Model Fit for 2 Teams
# more in depth plots of performance
library(summarytools)
library(psych)
table(NBA_viz$TEAM)
ATL BKN BOS CHA CHI CLE DAL DEN DET GSW HOU IND LAC LAL MEM MIA MIL MIN NOP NYK
18 17 16 17 18 21 16 18 17 17 20 17 19 20 22 15 18 18 17 17
OKC ORL PHI PHX POR SAC SAS TOR UTA WAS
17 17 19 17 16 17 15 18 17 19
p <- ggplot(data = subset(test_w_predict, TEAM %in% c("CLE", "MEM")),
aes(x = GP,
y = fit, ymin = lwr, ymax = upr,
color = TEAM,
fill = TEAM,
group = TEAM))
p + geom_point(alpha = 0.5) +
geom_line() + geom_ribbon(alpha = 0.2, color = FALSE) +
labs(title="Actual vs Fitted with Upper and Lower CI",
subtitle="BOS and LAL",
caption="NBA{datasetsICR}") +
xlab(NULL) + ylab("fitted") +
theme(legend.position = "bottom")Above is a plot of the actual vs. fitted values for Cleveland and Memphis which were the two teams with the most players in the datset. The two teams have a very similar pattern.

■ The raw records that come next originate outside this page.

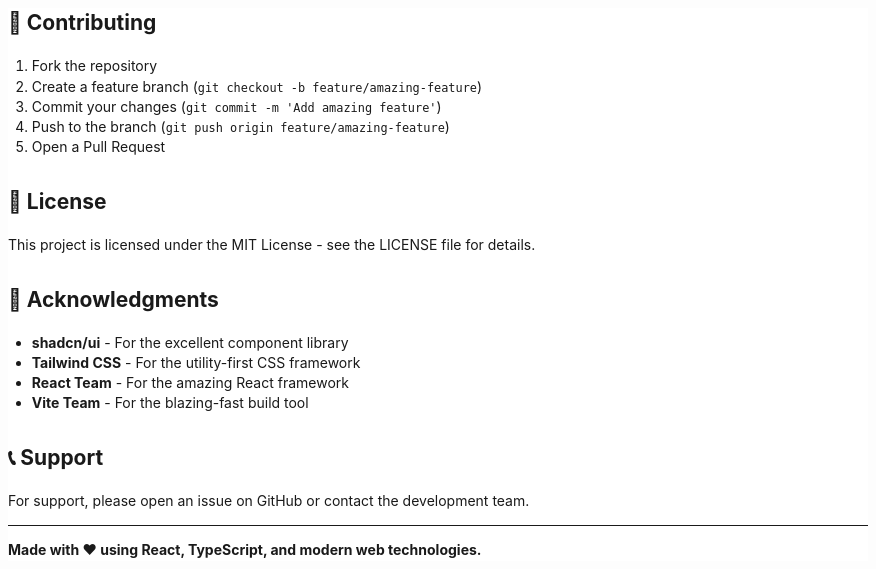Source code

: ## 🤝 Contributing

1. Fork the repository
2. Create a feature branch (`git checkout -b feature/amazing-feature`)
3. Commit your changes (`git commit -m 'Add amazing feature'`)
4. Push to the branch (`git push origin feature/amazing-feature`)
5. Open a Pull Request

## 📝 License

This project is licensed under the MIT License - see the LICENSE file for details.

## 🙏 Acknowledgments

- **shadcn/ui** - For the excellent component library
- **Tailwind CSS** - For the utility-first CSS framework
- **React Team** - For the amazing React framework
- **Vite Team** - For the blazing-fast build tool

## 📞 Support

For support, please open an issue on GitHub or contact the development team.

---

**Made with ❤️ using React, TypeScript, and modern web technologies.**
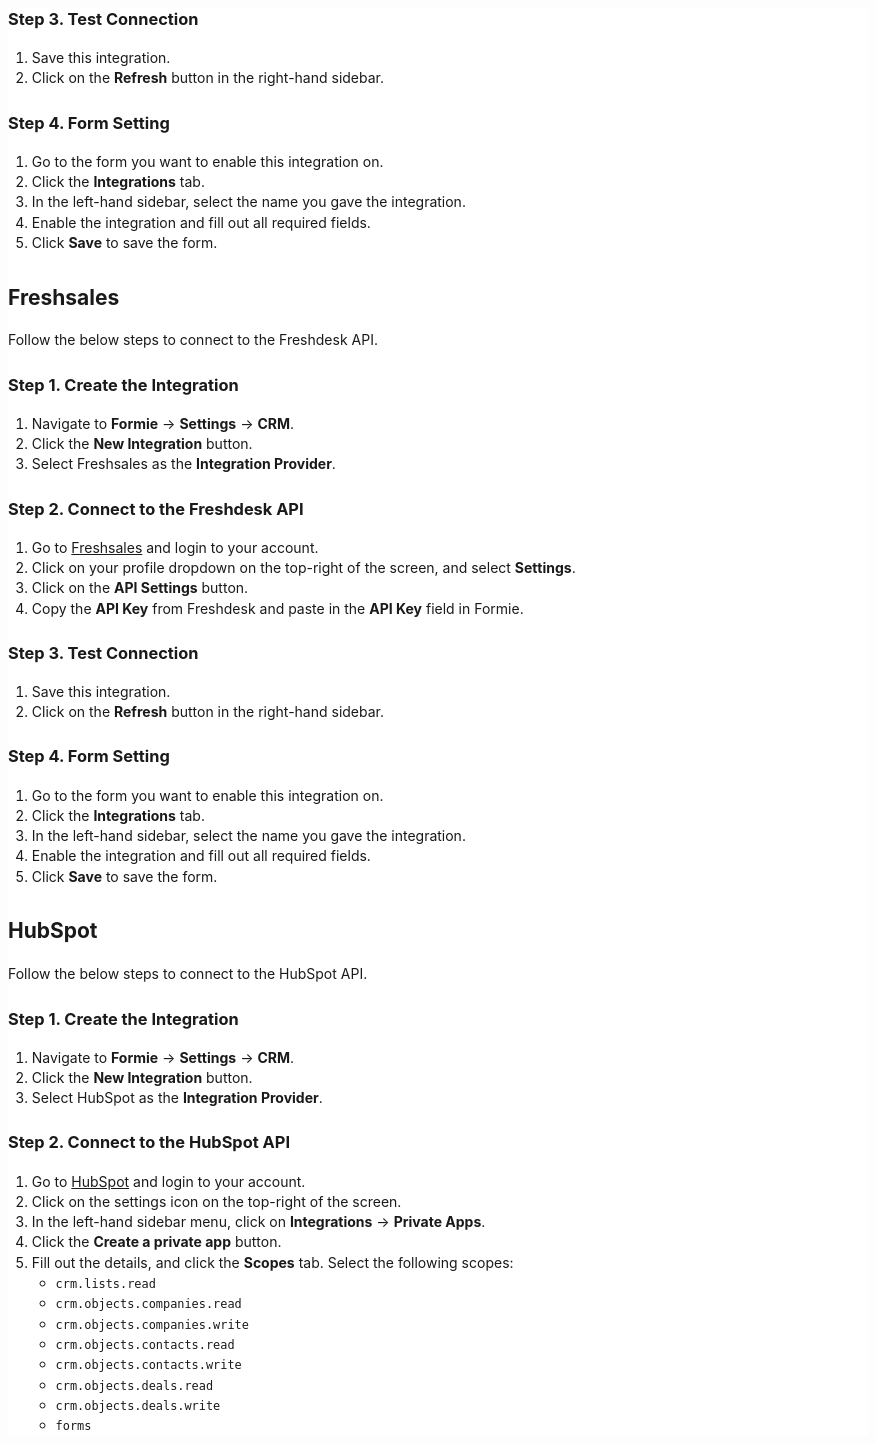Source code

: ### Step 3. Test Connection
1. Save this integration.
1. Click on the **Refresh** button in the right-hand sidebar.

### Step 4. Form Setting
1. Go to the form you want to enable this integration on.
1. Click the **Integrations** tab.
1. In the left-hand sidebar, select the name you gave the integration.
1. Enable the integration and fill out all required fields.
1. Click **Save** to save the form.


## Freshsales
Follow the below steps to connect to the Freshdesk API.

### Step 1. Create the Integration
1. Navigate to **Formie** → **Settings** → **CRM**.
1. Click the **New Integration** button.
1. Select Freshsales as the **Integration Provider**.

### Step 2. Connect to the Freshdesk API
1. Go to <a href="https://www.freshworks.com/freshsales-crm/login/" target="_blank">Freshsales</a> and login to your account.
1. Click on your profile dropdown on the top-right of the screen, and select **Settings**.
1. Click on the **API Settings** button.
1. Copy the **API Key** from Freshdesk and paste in the **API Key** field in Formie.

### Step 3. Test Connection
1. Save this integration.
1. Click on the **Refresh** button in the right-hand sidebar.

### Step 4. Form Setting
1. Go to the form you want to enable this integration on.
1. Click the **Integrations** tab.
1. In the left-hand sidebar, select the name you gave the integration.
1. Enable the integration and fill out all required fields.
1. Click **Save** to save the form.


## HubSpot
Follow the below steps to connect to the HubSpot API.

### Step 1. Create the Integration
1. Navigate to **Formie** → **Settings** → **CRM**.
1. Click the **New Integration** button.
1. Select HubSpot as the **Integration Provider**.

### Step 2. Connect to the HubSpot API
1. Go to <a href="https://www.hubspot.com/" target="_blank">HubSpot</a> and login to your account.
1. Click on the settings icon on the top-right of the screen.
1. In the left-hand sidebar menu, click on **Integrations** → **Private Apps**.
1. Click the **Create a private app** button.
1. Fill out the details, and click the **Scopes** tab. Select the following scopes:
    - `crm.lists.read`
    - `crm.objects.companies.read`
    - `crm.objects.companies.write`
    - `crm.objects.contacts.read`
    - `crm.objects.contacts.write`
    - `crm.objects.deals.read`
    - `crm.objects.deals.write`
    - `forms`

SUMMARY ASSESSMENT AND EVALUATION OF THE MODEL
Data visualization definitely improved my understanding of modeling in this lab. I found the scatter plots to be particularly useful. The scatterplot is what allowed me to see that the relationship between W and GP looked like a square root function. That visual observation led to a direct improvement in the explanatory power of my model.